[Stored entries]
+++
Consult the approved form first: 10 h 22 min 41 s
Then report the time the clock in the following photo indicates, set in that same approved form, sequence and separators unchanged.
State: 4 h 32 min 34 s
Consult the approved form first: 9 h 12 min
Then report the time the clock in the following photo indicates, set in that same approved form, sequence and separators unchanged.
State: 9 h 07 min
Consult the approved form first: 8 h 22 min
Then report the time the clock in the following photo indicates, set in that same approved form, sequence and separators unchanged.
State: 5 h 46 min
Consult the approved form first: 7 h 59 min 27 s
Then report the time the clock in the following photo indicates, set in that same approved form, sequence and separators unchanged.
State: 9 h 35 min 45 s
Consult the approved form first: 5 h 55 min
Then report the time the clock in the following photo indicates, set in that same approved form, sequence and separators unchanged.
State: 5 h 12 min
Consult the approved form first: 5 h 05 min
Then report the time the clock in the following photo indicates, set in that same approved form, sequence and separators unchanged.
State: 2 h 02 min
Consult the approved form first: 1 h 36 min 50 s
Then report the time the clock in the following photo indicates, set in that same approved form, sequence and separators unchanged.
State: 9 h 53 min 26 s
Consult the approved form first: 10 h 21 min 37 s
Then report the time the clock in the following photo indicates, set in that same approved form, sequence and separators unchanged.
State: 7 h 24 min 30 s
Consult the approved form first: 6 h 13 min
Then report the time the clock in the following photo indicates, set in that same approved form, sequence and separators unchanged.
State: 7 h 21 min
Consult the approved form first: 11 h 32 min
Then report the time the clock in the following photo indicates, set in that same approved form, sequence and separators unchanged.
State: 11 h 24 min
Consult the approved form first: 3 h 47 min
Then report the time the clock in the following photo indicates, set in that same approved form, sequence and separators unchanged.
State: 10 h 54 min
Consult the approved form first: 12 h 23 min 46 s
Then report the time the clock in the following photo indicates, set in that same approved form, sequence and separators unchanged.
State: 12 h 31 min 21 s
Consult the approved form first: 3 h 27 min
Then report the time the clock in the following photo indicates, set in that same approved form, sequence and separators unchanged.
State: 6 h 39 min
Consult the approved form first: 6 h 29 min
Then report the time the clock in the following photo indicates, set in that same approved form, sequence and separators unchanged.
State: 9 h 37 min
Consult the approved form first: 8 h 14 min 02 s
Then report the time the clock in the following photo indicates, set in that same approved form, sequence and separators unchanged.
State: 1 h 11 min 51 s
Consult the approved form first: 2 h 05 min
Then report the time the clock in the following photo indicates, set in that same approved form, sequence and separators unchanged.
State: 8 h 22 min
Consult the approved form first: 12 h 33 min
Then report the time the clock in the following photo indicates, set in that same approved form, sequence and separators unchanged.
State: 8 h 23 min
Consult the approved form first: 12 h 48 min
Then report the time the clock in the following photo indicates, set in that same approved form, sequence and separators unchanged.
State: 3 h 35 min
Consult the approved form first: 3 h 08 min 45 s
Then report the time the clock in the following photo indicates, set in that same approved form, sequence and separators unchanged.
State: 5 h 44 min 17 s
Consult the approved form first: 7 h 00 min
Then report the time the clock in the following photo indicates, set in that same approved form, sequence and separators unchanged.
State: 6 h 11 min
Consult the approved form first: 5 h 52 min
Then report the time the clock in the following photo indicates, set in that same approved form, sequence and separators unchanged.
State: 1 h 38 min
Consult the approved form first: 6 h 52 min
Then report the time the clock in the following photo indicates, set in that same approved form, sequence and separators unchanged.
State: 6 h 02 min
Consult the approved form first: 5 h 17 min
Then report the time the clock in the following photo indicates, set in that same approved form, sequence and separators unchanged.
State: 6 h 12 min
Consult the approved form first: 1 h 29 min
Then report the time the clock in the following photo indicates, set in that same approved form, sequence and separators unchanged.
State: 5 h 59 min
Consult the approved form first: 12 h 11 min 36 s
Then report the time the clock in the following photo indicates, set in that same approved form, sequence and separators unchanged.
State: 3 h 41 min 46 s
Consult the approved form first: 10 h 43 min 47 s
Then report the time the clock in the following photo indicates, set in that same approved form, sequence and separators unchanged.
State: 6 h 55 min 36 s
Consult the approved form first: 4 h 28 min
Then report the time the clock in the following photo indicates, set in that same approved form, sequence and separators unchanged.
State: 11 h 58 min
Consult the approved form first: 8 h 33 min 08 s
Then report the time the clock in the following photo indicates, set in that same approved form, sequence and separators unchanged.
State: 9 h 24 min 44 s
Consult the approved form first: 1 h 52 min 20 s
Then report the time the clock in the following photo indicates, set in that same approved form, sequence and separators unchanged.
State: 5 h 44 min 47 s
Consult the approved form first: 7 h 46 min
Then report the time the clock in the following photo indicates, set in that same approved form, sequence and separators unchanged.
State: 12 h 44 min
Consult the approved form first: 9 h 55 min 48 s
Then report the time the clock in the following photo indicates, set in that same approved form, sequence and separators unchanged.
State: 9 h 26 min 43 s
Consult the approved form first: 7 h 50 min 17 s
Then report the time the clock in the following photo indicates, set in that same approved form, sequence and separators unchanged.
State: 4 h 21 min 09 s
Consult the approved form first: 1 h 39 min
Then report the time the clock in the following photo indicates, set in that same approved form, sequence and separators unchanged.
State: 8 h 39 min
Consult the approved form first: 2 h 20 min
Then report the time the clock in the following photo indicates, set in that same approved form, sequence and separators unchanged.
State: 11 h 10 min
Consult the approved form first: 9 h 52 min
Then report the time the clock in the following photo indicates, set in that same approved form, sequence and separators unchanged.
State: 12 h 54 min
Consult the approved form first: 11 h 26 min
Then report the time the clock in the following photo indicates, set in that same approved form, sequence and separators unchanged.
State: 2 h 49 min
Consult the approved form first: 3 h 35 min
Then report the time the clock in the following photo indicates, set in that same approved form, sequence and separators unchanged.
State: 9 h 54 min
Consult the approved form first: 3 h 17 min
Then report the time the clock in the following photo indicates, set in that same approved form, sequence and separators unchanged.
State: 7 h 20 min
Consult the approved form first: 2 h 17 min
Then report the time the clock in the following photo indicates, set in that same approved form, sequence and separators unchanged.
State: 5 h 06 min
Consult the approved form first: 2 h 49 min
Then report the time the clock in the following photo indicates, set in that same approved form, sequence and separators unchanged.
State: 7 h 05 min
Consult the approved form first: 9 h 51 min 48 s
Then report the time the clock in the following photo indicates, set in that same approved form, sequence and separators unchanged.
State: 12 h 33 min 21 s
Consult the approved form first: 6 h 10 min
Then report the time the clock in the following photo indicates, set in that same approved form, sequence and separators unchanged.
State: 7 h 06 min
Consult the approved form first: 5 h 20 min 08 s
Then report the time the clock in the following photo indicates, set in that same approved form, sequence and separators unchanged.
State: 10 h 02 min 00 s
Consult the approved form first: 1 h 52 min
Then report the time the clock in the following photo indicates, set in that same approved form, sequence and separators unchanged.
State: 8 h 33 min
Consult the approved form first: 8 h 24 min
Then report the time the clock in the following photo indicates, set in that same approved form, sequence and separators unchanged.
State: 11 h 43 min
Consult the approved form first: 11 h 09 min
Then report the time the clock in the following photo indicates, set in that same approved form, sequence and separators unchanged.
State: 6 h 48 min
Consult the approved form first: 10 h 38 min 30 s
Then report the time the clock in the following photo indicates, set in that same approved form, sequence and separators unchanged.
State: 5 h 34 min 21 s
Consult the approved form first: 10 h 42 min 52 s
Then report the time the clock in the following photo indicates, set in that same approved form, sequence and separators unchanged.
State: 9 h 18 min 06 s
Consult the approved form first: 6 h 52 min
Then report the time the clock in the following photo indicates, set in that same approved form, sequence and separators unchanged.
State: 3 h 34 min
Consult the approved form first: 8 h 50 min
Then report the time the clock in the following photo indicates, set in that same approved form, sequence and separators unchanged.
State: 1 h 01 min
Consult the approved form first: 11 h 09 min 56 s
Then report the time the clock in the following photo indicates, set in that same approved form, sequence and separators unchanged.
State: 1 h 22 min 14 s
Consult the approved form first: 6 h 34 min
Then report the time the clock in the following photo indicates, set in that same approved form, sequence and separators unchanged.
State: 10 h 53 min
+++
YOUR OBJECTIVE. Rewrite the rows from the start through the line with "State: 7 h 24 min 30 s", both ends included, changing every "approved form" to "reference format" and keeping everything else the same.

TASK SOLUTION.
Consult the reference format first: 10 h 22 min 41 s
Then report the time the clock in the following photo indicates, set in that same reference format, sequence and separators unchanged.
State: 4 h 32 min 34 s
Consult the reference format first: 9 h 12 min
Then report the time the clock in the following photo indicates, set in that same reference format, sequence and separators unchanged.
State: 9 h 07 min
Consult the reference format first: 8 h 22 min
Then report the time the clock in the following photo indicates, set in that same reference format, sequence and separators unchanged.
State: 5 h 46 min
Consult the reference format first: 7 h 59 min 27 s
Then report the time the clock in the following photo indicates, set in that same reference format, sequence and separators unchanged.
State: 9 h 35 min 45 s
Consult the reference format first: 5 h 55 min
Then report the time the clock in the following photo indicates, set in that same reference format, sequence and separators unchanged.
State: 5 h 12 min
Consult the reference format first: 5 h 05 min
Then report the time the clock in the following photo indicates, set in that same reference format, sequence and separators unchanged.
State: 2 h 02 min
Consult the reference format first: 1 h 36 min 50 s
Then report the time the clock in the following photo indicates, set in that same reference format, sequence and separators unchanged.
State: 9 h 53 min 26 s
Consult the reference format first: 10 h 21 min 37 s
Then report the time the clock in the following photo indicates, set in that same reference format, sequence and separators unchanged.
State: 7 h 24 min 30 s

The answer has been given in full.